May those who are ill soon get better!

 

But for all those who will stay alive, and that will, with God’s help, be all of us, it is a wakeup call, we have not heard in ages.

And here’s the reason why:

 … until now… we have been deafened by the curse of taking our lives for granted. We tell… that we have almost everything under control, and that we’re close to becoming the masters of the Universe. One more step, a bit more patience, and we’ll be there: absolute certainty; absolute security; absolute health.

 

 And now,… we have fallen into the hands of one tiny virus that forces us to our knees, causing us not only to be aware that we’ve lost our certainty, but to realize that we never had it to begin with!

 

And this wake-up call is actually an enormous blessing, enabling us to become genuine realists. This tiny virus forces us to admit that our self-assured sense of health is a farce, and that our certainty of being able to breathe, walk, speak and think, come what may, is all wishful thinking.
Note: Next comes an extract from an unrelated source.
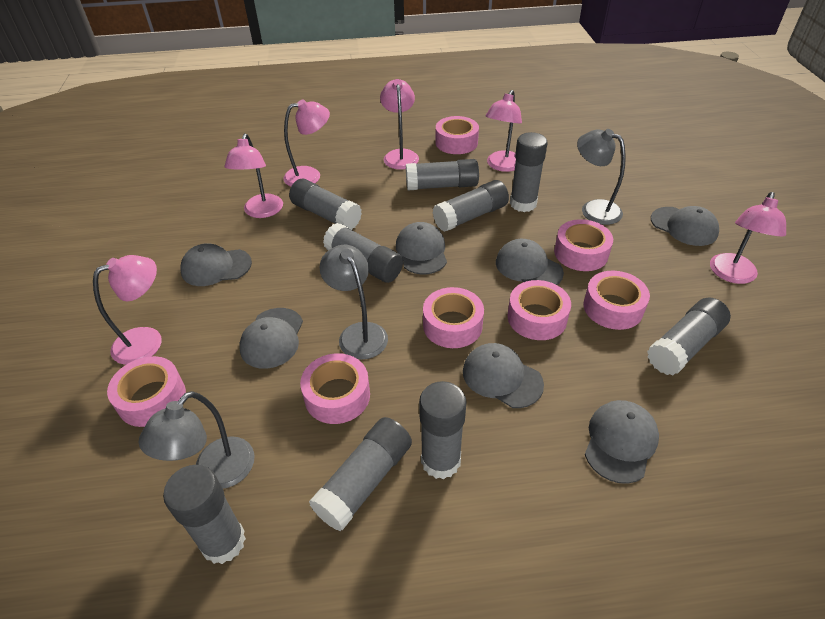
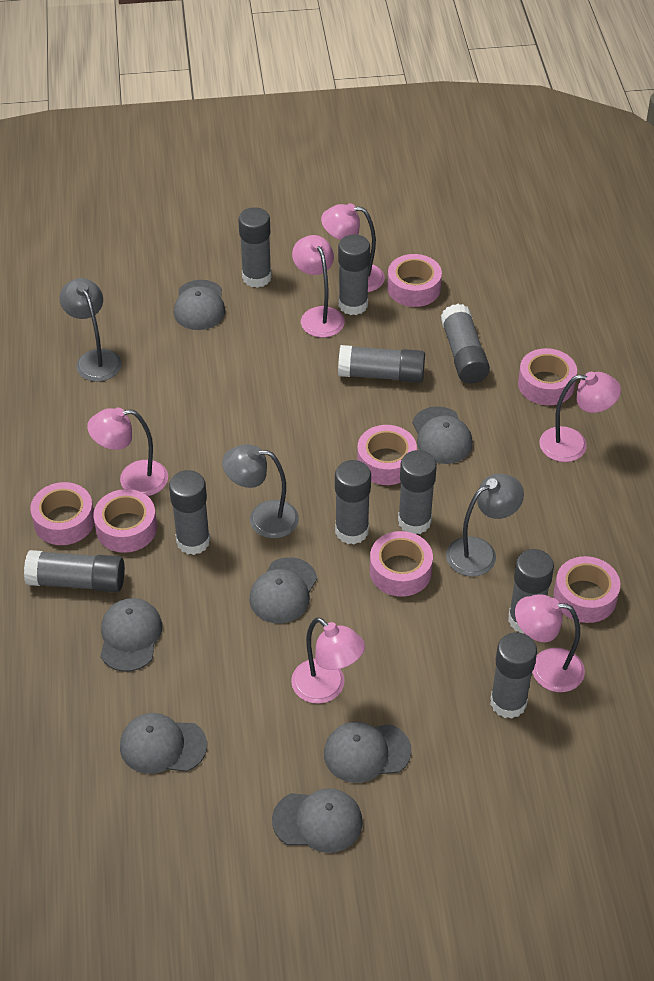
grey glue stick: [163,465,246,564] [289,179,362,230] [309,417,412,531] [323,223,403,283] [406,159,479,190] [419,381,466,479] [433,180,509,232] [510,132,548,212] [647,298,731,375] = 9 -> [24,550,125,592] [169,470,210,555] [238,207,272,288] [335,460,371,545] [338,234,370,315] [338,345,425,383] [398,450,437,534] [441,304,490,384] [490,632,537,719] [508,549,554,634] = 10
How wise were the sages of Israel when they instituted the custom of making a blessing on almost anything, whether it is eating, drinking, observing natural phenomena, or smelling extravagant aromas. They depicted all these activities as nothing less than totally miraculous.

  

And how did they come up with the bizarre suggestion that we should say a blessing after we have relieved ourselves? Who would ever think of making a blessing on something as physical as that? Why honor something as animalistic as needing to use the restroom, by placing it before God and declaring that He ‘created in human beings openings and hollow spaces, and it is revealed and known before Your Throne of Honor that if [even] one of them would close, it would be impossible to survive and stand before You, even for a moment’?

  

For the sages, all this was totally wondrous. Nothing was taken for granted, and all was seen in the light of radical amazement… They knew that to take things for granted is to be spiritually dead…

 

…This unforeseen interruption gives us the time to meditate on our lives, learn Torah, read books of wisdom we would otherwise never get to, and above all, to pray as we never did before.

 

… our wisdom is inferior even to dust and that we are confronted with a situation that has thrown the entire world into chaos. We stand in terror and in awe, asking what will happen now. What is our future? And we are aware that nobody knows the answer, not even our greatest experts, and surely not our leaders.

  

All of this is in fact very liberating. It creates new space in our minds and souls and offers us opportunities that we forgot existed.

 

…What a marvelous opportunity to make a new start! We suddenly become aware that life is a gift that is unearned and it may be a little dangerous to feel too much at home in this world. We are offered the chance to make a distinction between the vital and the futile…

 

While we still have no clue as to what coronavirus will do to our world, our health, and our finances, we all recognize that something divine is at stake and we can be sure that we Jews will once again play a crucial role in dealing with this crisis.

 

So, what to do? Let me quote a colleague of mine, Rabbi Moss from Australia: ‘Close your eyes and feel the uncertainty and make peace with it. Embrace your cluelessness. Because in all confusion there is one thing you know for sure: you are in the hands of God.’

 

And let us not forget: once this trial is behind us and almost all of us will have escaped in good health, the greatest challenge will still await us. Will we fall back into our old ways, or will we be transformed and live a life of spiritual grandeur?”